このあと吉田に関する記述の中心が展開され、文末近くになってふたたびチャイルドが登場する。

先生は自ら見晴台遺跡の全面的な発掘調査に意欲をもやして、健康のすぐれない晩年も、連日現場におもむいて発掘の指導にあたられた。あの温厚な人柄の中に、はげしい情熱が秘められていたわけである。チャイルドが、ファシズムにたいして、学問の立場からはげしい情熱をもやして反ばくをしたことが思いおこされる(6)

以上が、チャイルドに関説した部分である。このように見来たると大参は、吉田とチャイルドのなんらかの関係を論証しているわけではないことがわかる。吉田が反ファシズムだったことを説いてもいない。政治的言説を多くする吉田ではなかったが、たとえば「小学国語読本巻十二第三「古代の遺物」について(7)」は、吉田が反ファシズムの人ではなかったことを示している。
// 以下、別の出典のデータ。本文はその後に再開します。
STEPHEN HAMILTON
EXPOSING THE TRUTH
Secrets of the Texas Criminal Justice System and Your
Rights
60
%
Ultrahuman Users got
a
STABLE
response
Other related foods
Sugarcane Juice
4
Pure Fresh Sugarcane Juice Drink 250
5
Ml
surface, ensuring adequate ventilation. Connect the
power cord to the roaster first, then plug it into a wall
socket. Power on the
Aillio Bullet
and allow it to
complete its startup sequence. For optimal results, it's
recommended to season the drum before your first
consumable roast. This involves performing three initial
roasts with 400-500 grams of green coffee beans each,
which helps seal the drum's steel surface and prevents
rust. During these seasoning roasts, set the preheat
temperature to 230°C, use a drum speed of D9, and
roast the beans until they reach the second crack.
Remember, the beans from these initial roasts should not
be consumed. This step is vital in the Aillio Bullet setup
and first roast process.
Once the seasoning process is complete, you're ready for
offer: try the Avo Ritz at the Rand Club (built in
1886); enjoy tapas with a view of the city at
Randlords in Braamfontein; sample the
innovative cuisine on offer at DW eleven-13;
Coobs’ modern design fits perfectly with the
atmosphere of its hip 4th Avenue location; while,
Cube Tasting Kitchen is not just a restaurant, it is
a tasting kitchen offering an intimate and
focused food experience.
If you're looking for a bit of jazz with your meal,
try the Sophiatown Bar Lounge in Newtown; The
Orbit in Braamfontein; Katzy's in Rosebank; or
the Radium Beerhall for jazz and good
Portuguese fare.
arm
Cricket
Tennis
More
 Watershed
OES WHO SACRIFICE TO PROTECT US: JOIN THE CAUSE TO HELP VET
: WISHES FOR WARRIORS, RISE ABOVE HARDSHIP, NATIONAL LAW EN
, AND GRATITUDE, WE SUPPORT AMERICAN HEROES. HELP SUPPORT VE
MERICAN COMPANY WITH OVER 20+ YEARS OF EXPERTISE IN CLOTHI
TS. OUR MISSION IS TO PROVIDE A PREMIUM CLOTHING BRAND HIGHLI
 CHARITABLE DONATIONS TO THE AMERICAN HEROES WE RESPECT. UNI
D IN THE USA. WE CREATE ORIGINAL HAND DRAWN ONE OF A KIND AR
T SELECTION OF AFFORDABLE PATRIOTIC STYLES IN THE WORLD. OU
それは大参も、承知のことであっただろう。ならば私たちは、なぜ大参はチャイルドのことを加えたのか、と正しく問わなければならない。チャイルドは、吉田の何かのメタファーだったのではないか。「見えないことを見るように」と、大参が言っているように思えるのである。

  1. 吉田富夫・大参義一『名古屋の遺跡百話』(文化財叢書第61号)、名古屋市教育委員会、1973年11月30日、1-88頁。
  2. 大参義一「吉田富夫先生の先史文化研究」吉田富夫・大参義一、前掲書、68-72頁。
  3. 同「吉田富夫先生の考古学」名古屋市博物館編『吉田富夫コレクション』、名古屋市博物館、1982年4月29日、43-46頁。
  4. 同論文、43頁。
  5. 同論文、43頁。
  6. 同論文、46頁。
  7. 吉田富夫「小学国語読本巻十二第三「古代の遺物」について」『愛知教育』610、愛知県教育会、1938年10月1日、51-55頁。